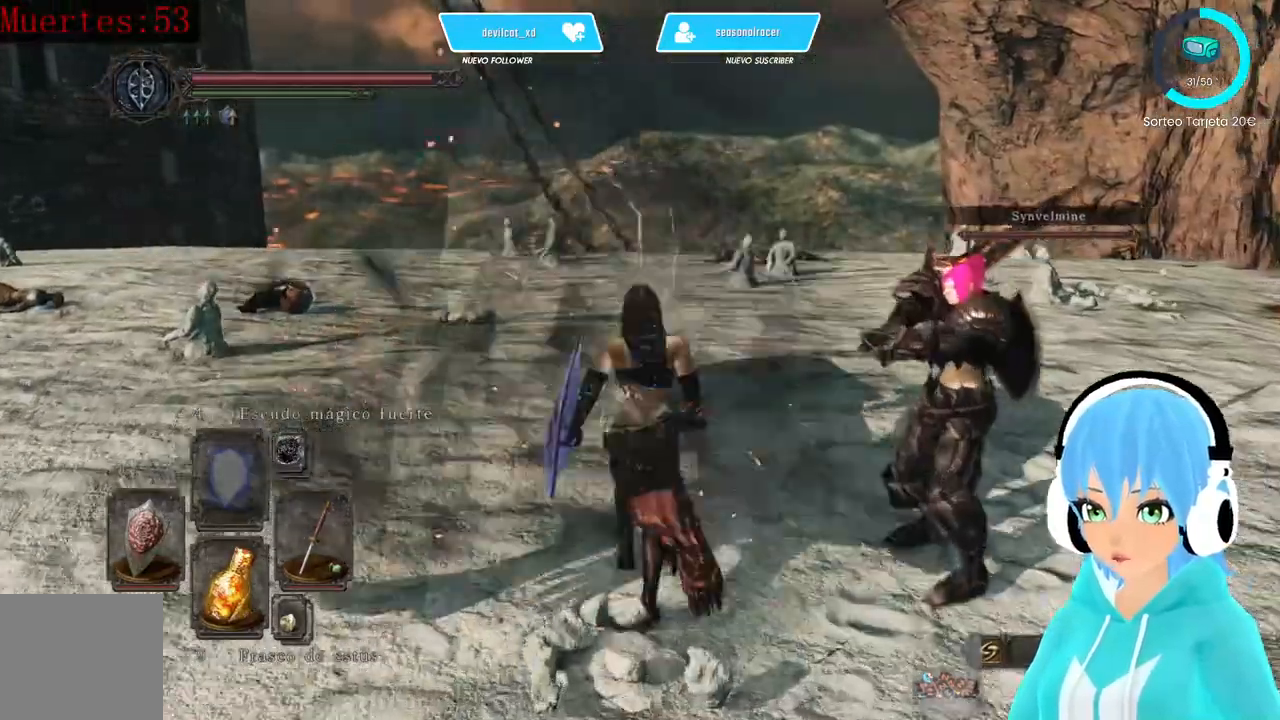
{"dt_ms": 500, "buttons": [], "left_stick": "up-left", "right_stick": "right", "events": [[83, "A", "down"], [167, "A", "up"], [417, "right_stick", "right"], [500, "left_stick", "up-left"]]}
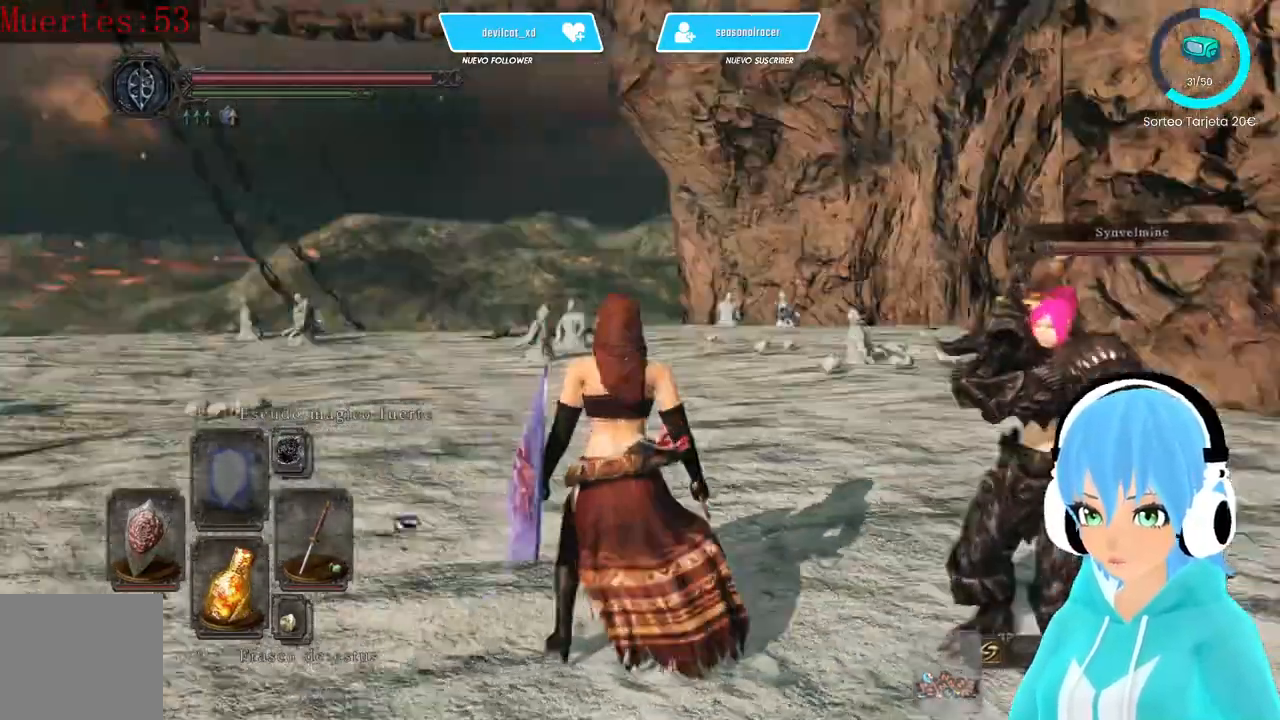
{"dt_ms": 500, "buttons": [], "left_stick": "up", "right_stick": "center", "events": [[83, "right_stick", "center"], [250, "left_stick", "up"]]}
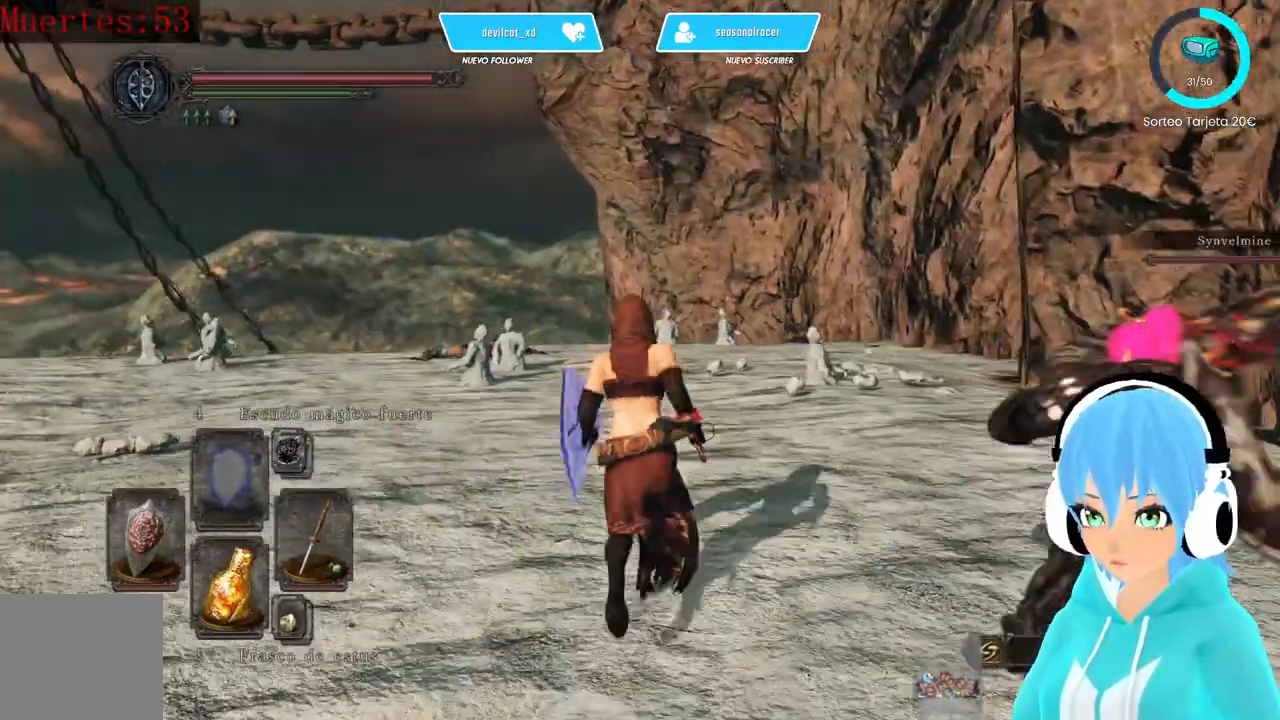
{"dt_ms": 500, "buttons": ["L1"], "left_stick": "up", "right_stick": "center", "events": [[417, "L1", "down"]]}
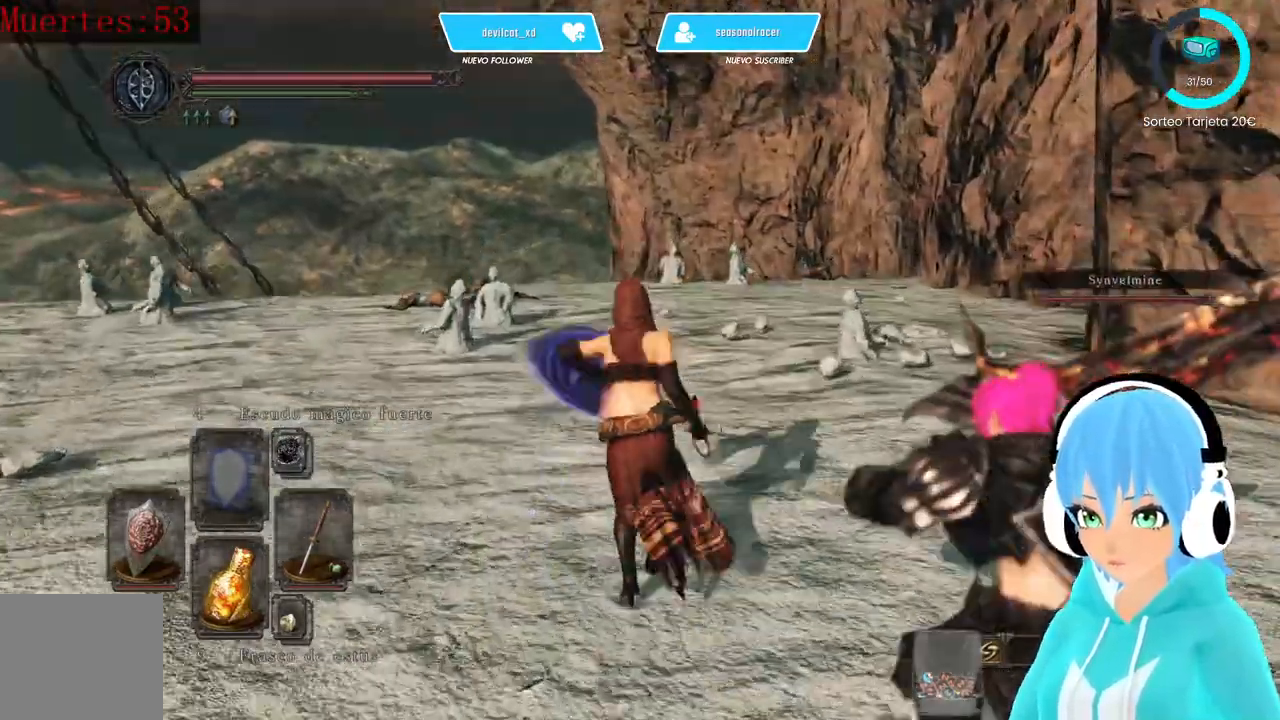
{"dt_ms": 500, "buttons": ["L1", "R3"], "left_stick": "up", "right_stick": "center", "events": [[500, "R3", "down"]]}
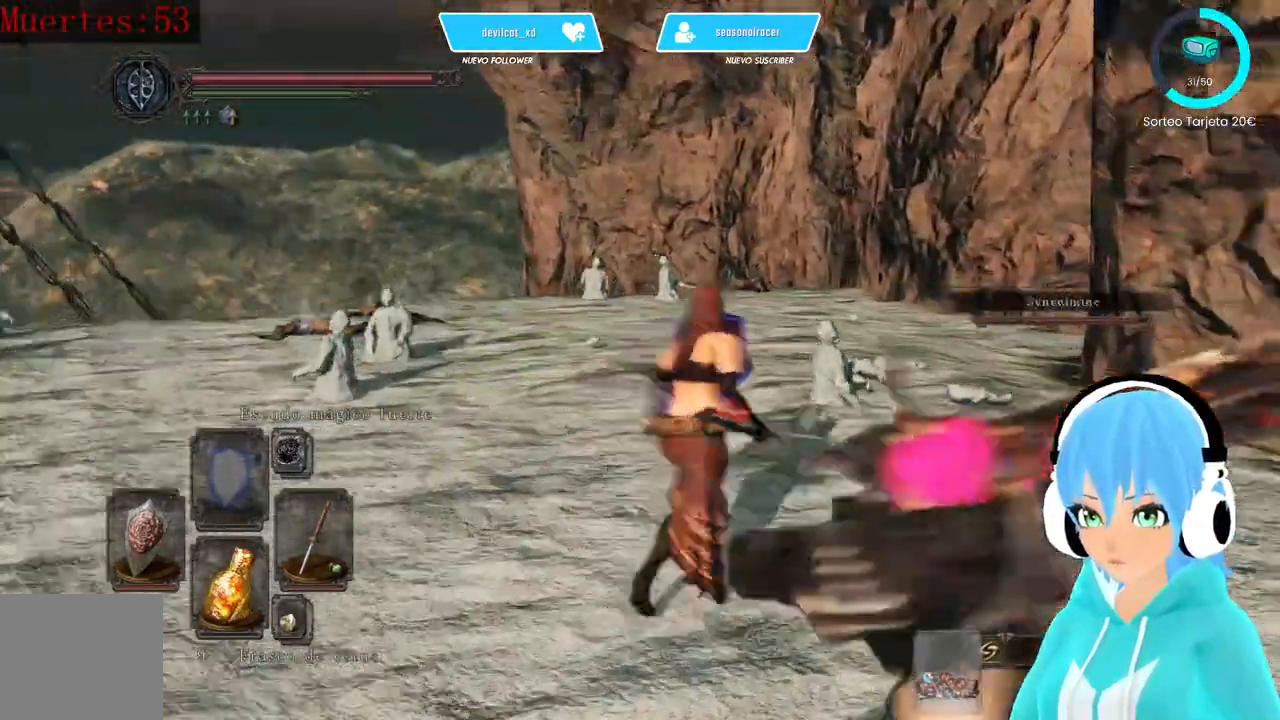
{"dt_ms": 500, "buttons": ["L1"], "left_stick": "up", "right_stick": "center", "events": [[83, "R3", "up"]]}
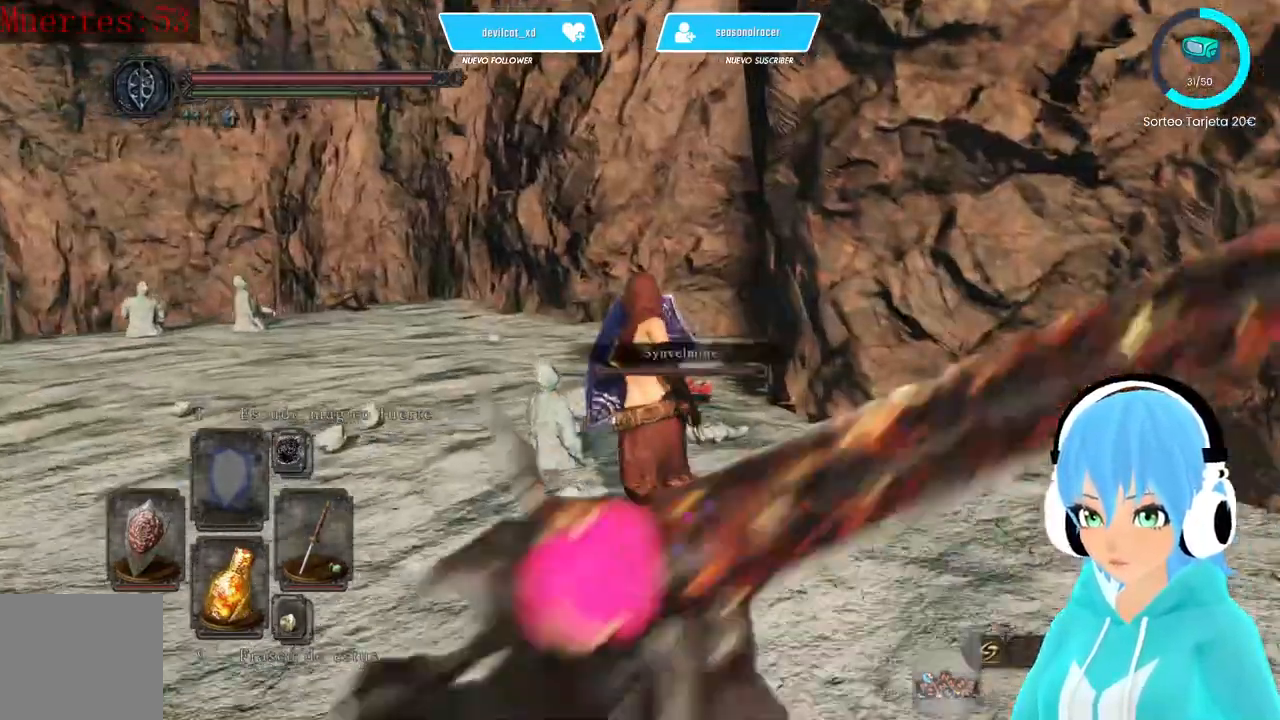
{"dt_ms": 500, "buttons": ["L1"], "left_stick": "up-left", "right_stick": "center", "events": [[167, "left_stick", "up-left"]]}
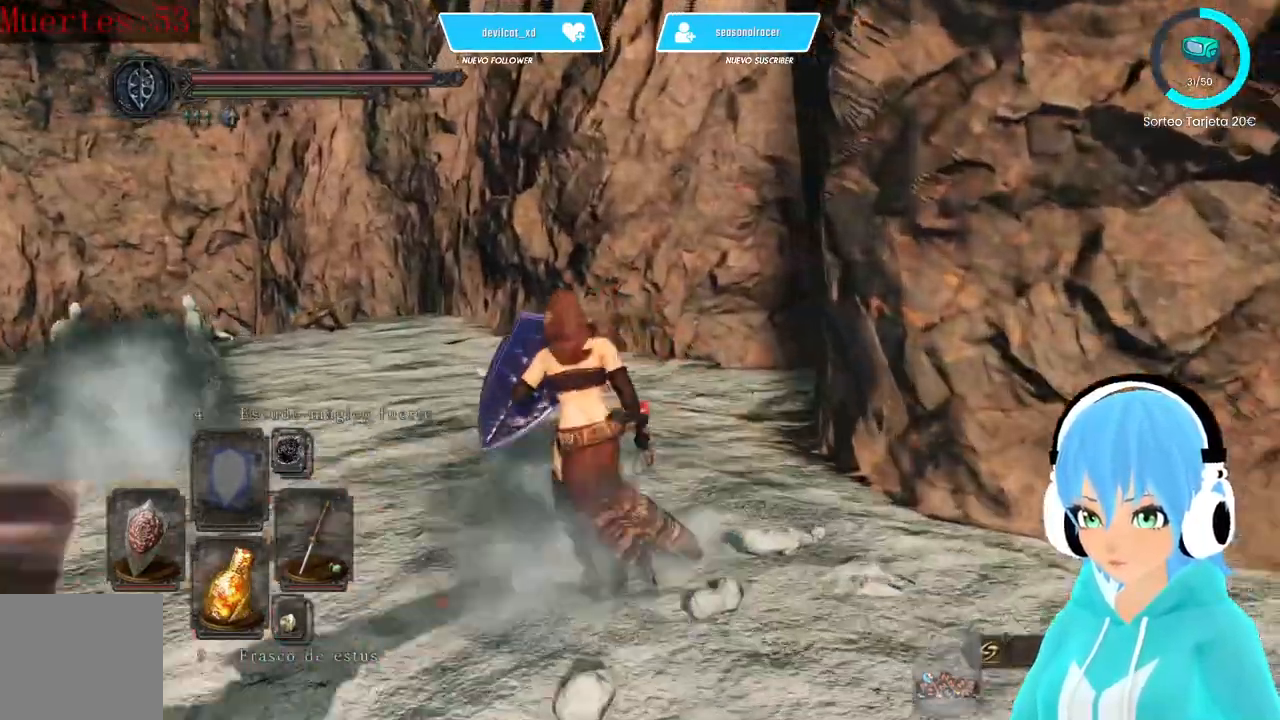
{"dt_ms": 500, "buttons": ["L1"], "left_stick": "up-left", "right_stick": "down-left", "events": [[417, "right_stick", "down-left"]]}
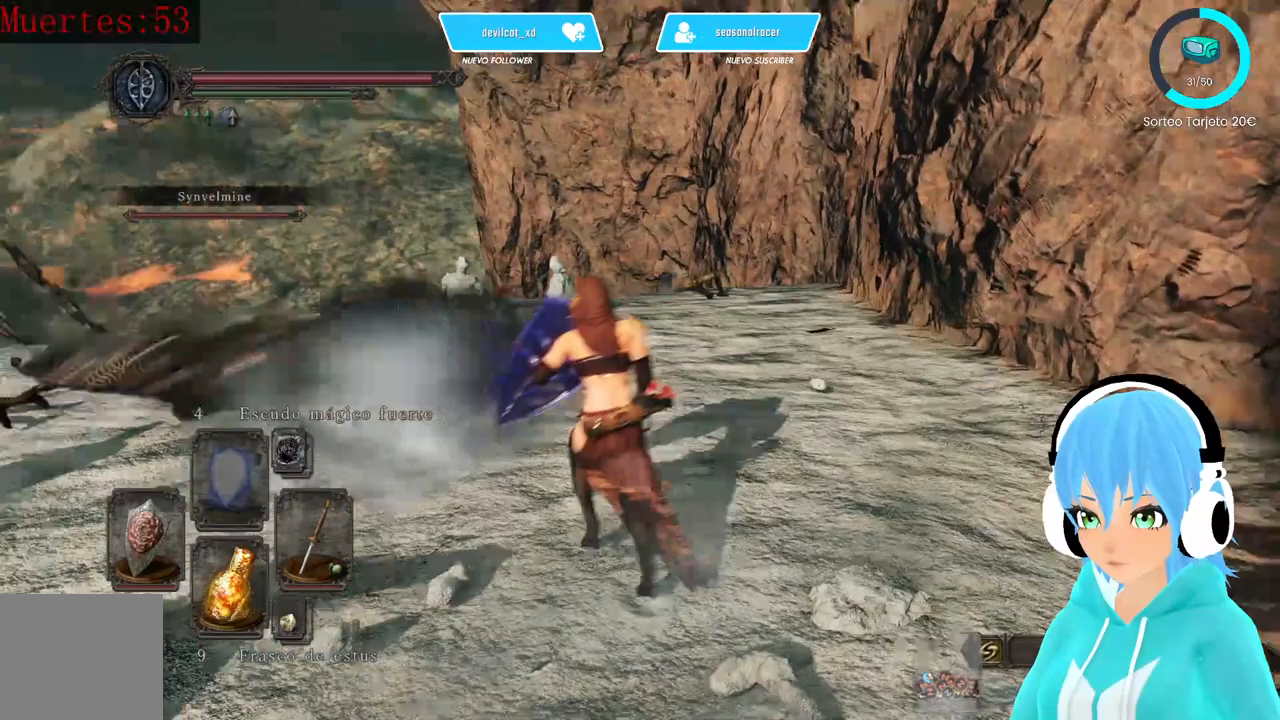
{"dt_ms": 500, "buttons": ["L1"], "left_stick": "up-left", "right_stick": "center", "events": [[83, "right_stick", "center"], [333, "R3", "down"], [417, "R3", "up"]]}
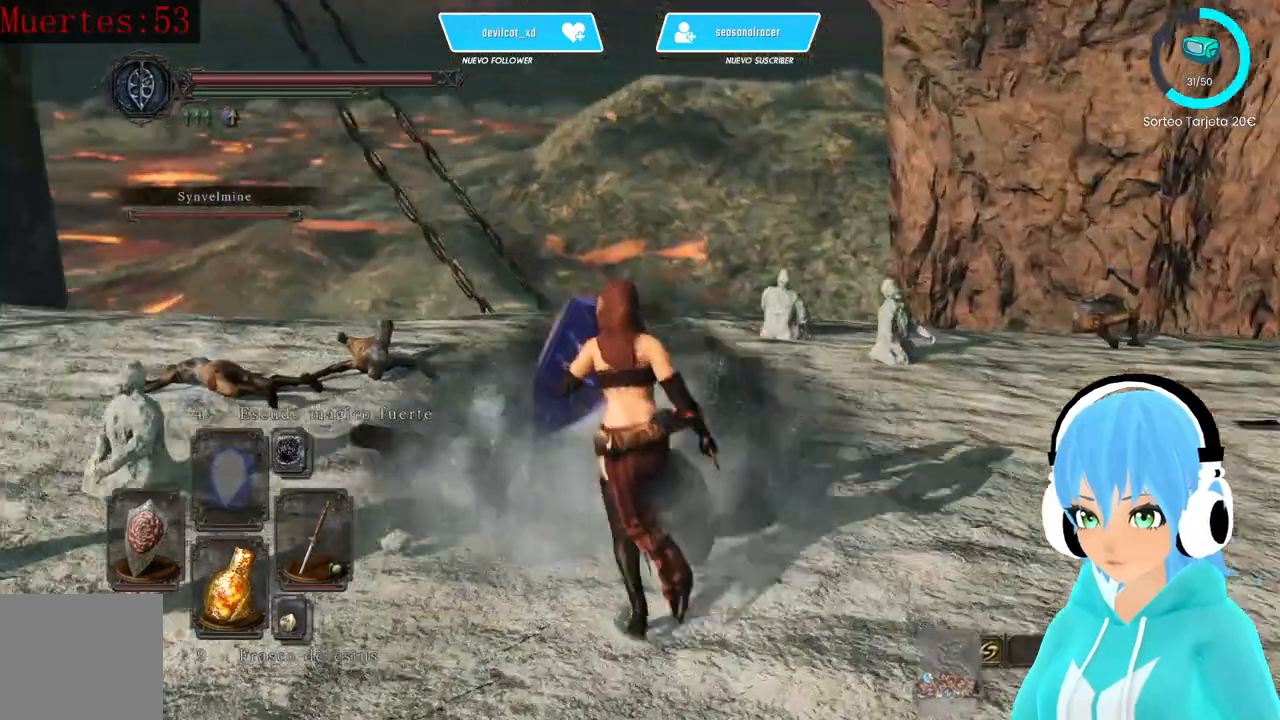
{"dt_ms": 500, "buttons": ["L1"], "left_stick": "right", "right_stick": "center"}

____

What the reply must contain is an exact transcription of the data above and none of its pictures.

### RESPONSE TO THIS EXERCISE
{"dt_ms": 500, "buttons": [], "left_stick": "up-left", "right_stick": "right", "events": [[83, "A", "down"], [167, "A", "up"], [417, "right_stick", "right"], [500, "left_stick", "up-left"]]}
{"dt_ms": 500, "buttons": [], "left_stick": "up", "right_stick": "center", "events": [[83, "right_stick", "center"], [250, "left_stick", "up"]]}
{"dt_ms": 500, "buttons": ["L1"], "left_stick": "up", "right_stick": "center", "events": [[417, "L1", "down"]]}
{"dt_ms": 500, "buttons": ["L1", "R3"], "left_stick": "up", "right_stick": "center", "events": [[500, "R3", "down"]]}
{"dt_ms": 500, "buttons": ["L1"], "left_stick": "up", "right_stick": "center", "events": [[83, "R3", "up"]]}
{"dt_ms": 500, "buttons": ["L1"], "left_stick": "up-left", "right_stick": "center", "events": [[167, "left_stick", "up-left"]]}
{"dt_ms": 500, "buttons": ["L1"], "left_stick": "up-left", "right_stick": "down-left", "events": [[417, "right_stick", "down-left"]]}
{"dt_ms": 500, "buttons": ["L1"], "left_stick": "up-left", "right_stick": "center", "events": [[83, "right_stick", "center"], [333, "R3", "down"], [417, "R3", "up"]]}
{"dt_ms": 500, "buttons": ["L1"], "left_stick": "right", "right_stick": "center"}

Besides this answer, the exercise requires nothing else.